Eye For Film >> Movies >> Fish Story (2009) Film Review
Tokyo, 2012. A comet is due to collide with Earth in five hours, with apocalyptic consequences for the human race. Everyone has fled the city for higher ground - all except for a bitter middle-aged man in a wheelchair, the younger owner of a record store, and his one optimistic customer. The end is nigh, and yet the store owner puts on an old vinyl. It is the song Fish Story, by Gekirin (or 'Wrath') - a long-forgotten band who had the misfortune of breaking up a year before their anarchic brand of punk was 'discovered' and popularised by the Sex Pistols. With its gentle intro, its obscure lyrics and its section of total silence where the guitar solo should be, Fish Story is certainly a curiosity – but that hardly seems to justify the owner's calm insistence that "this song will save the world."

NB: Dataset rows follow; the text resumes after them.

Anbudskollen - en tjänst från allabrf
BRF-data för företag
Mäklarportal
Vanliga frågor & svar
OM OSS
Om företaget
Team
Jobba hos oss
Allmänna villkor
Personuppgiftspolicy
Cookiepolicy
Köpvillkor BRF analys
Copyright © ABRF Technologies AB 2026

Of course, music has saved the world before. In Attack of the Killer Tomatoes (1978) the murderous vegetables were brought to their (metaphorical) knees by the song Puberty Love, in Mars Attacks! (1996) the alien invaders' out-sized brains exploded at the sound of Slim Whitman's Indian Love Call, and in Japan's own Wild Zero (2000) both extra-terrestrials and zombies are defeated by no less than the power of rock and roll. Yet if the opening of Nakamura Yoshihiro's oddball epic Fish Story evokes all these films, as well as expressly referencing the disaster blockbusters 2012 (2009) and Armageddon (1998), it is nonetheless headed in a rather different direction, where heroics are humanised and salvation is split between chance, providence and a rigorous (if cryptic) causality.
Nakamura may revel in his cinematic influences, gleefully pastiching everything from The Karate Kid (1984) to Under Siege (1992), but it is influence of another kind that is his principal preoccupation, as he illustrates a collection of supposed failures beating the odds to inspire eventual success. And so, through an episodic, time-leaping narrative, the film traces the serendipitous links between events that span over half a century and build to a surprise conclusion.
In the early Eighties, timid Masashi meets a girl with prophetic powers, listens to Fish Story on his car's cassette player, and learns to stand up for himself. In the late Noughties, schoolgirl Asami learns a lesson in self-confidence from a ferryboat waiter who has trained since his boyhood - without ever really understanding why - to be a 'champion of justice'. In the mid-Seventies, a proto-punk band puts up one last fight to record an uncompromising version of what they know is to be their swansong, taking its words and title from the only remaining copy of a book recalled before it could ever be published. During Japan's post-war period of occupation, an impoverished husband takes a job as an English translator to feed his children – despite having no knowledge of English.
Taken individually, each of these stories is concerned with quixotic characters tilting at windmills, as they rebel against circumstance, oppression or the Man, with little assurance that their efforts will achieve anything – yet for all their apparent absurdity, these disparate scenarios build a picture of a benign and purposeful cosmos where every act of resistance or recalcitrance plays its oblique but crucial part, through a chain of influence, in the continuities of human experience.
Adapted, like Nakamura's The Foreign Duck, The Native Duck, and God In A Coin Locker (2007) and Golden Slumber (2010), from the writings of Isaka Kotaro, Fish Story may at first seem almost aleatoric in its structure, but this punkish chronicle of hope enduring in extremis and heroism paid forward turns out to be much more than a mere shaggy dog story. Rather it is, much like the song that it celebrates, a mystery whose very obscurities and ellipses are essential to its ultimate, inspiring triumph – while the puzzles and paradoxes left in its wake will repay multiple viewings.